ヨーロッパ諸国は、リーマンショック以降その「絆」をより一層深める政策を打ち出しています。欧州連合ではユーロを採用している国と採用していない国に分かれています。ユーロを採用している国は、足並みをそろえた経済協力関係を築いているので、リーマンショックによる米ドルに対する下落率も15%程度で落ち着きました。ところが、ユーロを採用していない国々の場合、その通貨の下落率が30%に達しているところもあり、その影響が今後も懸念されています。フォレックストレードの詳細
しかし、統一通貨であるユーロは、このような経済危機には大きな力を発揮します。現在、経済は世界中で複雑に絡み合っているため、このような世界規模の経済危機が訪れた場合、1国の対応だけでは何もできない状況にあるのです。そこで、欧州連合という「チーム力」が今回も発揮されたんですね。

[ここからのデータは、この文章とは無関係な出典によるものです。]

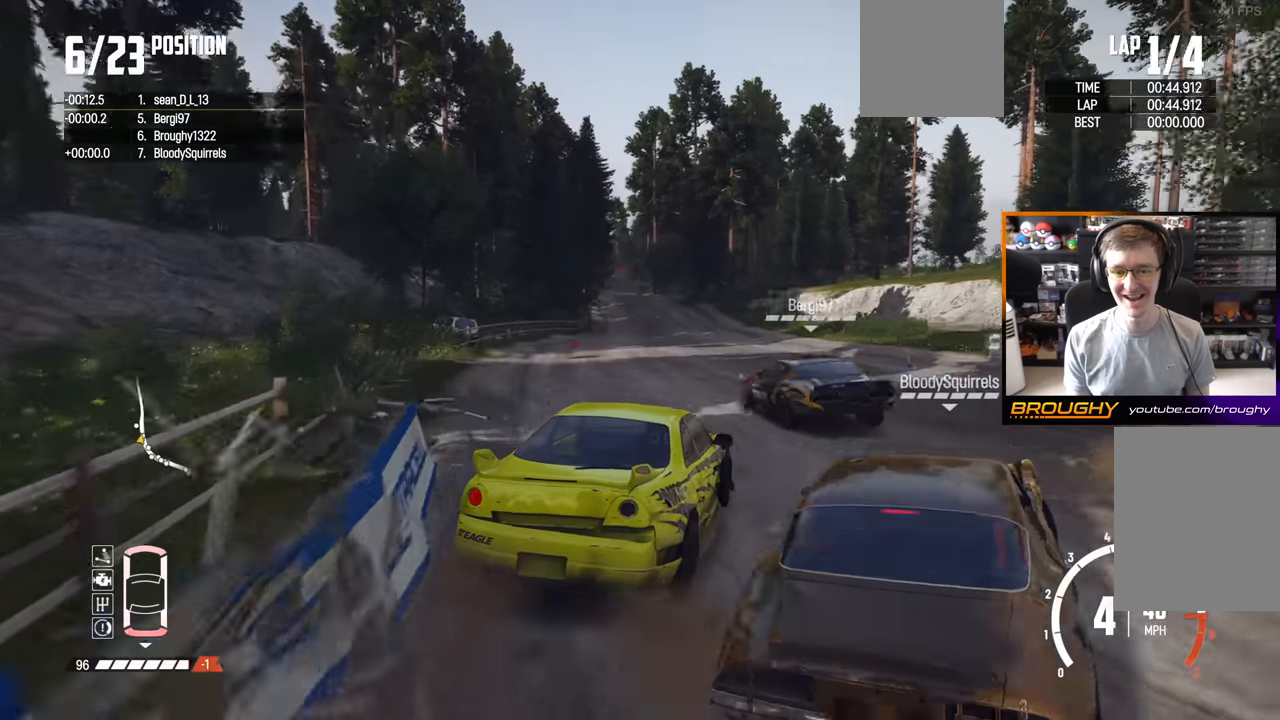
{"buttons": ["R2"], "left_stick": "right", "right_stick": "center", "events": [[300, "left_stick", "center"], [450, "left_stick", "right"]]}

ユーロを採用している国々では、通貨の下落率が少なかったことから、どちらかというと「個人消費重視」の対策を打ち出しています。ドイツなども日本と同様に、新車買い替えの補助金を充実させていたりなど、とにかく消費を刺激することを重視しているのです。それらの経済対策には一定の効果があると思われますが、それ以上に「大きな不安」を抱えているのも事実なのです。
それが、ユーロを採用していない国々の動向です。イギリスの通貨「ポンド」をはじめとして、ユーロを採用していない国はヨーロッパにもまだたくさんあります。それらの国々の通貨の米ドルに対する下落率は大きく、他国と足並みをそろえたいという気持ちから、ユーロに参加したいと考える国が増えているんですね。しかし、これは結果としてユーロ全体の足を引っ張るかもしれないと考える人が多いのも事実です。つまり、今後の経済対策に期待しつつも、ユーロ採用の動きにも注意してみる必要がありそうです。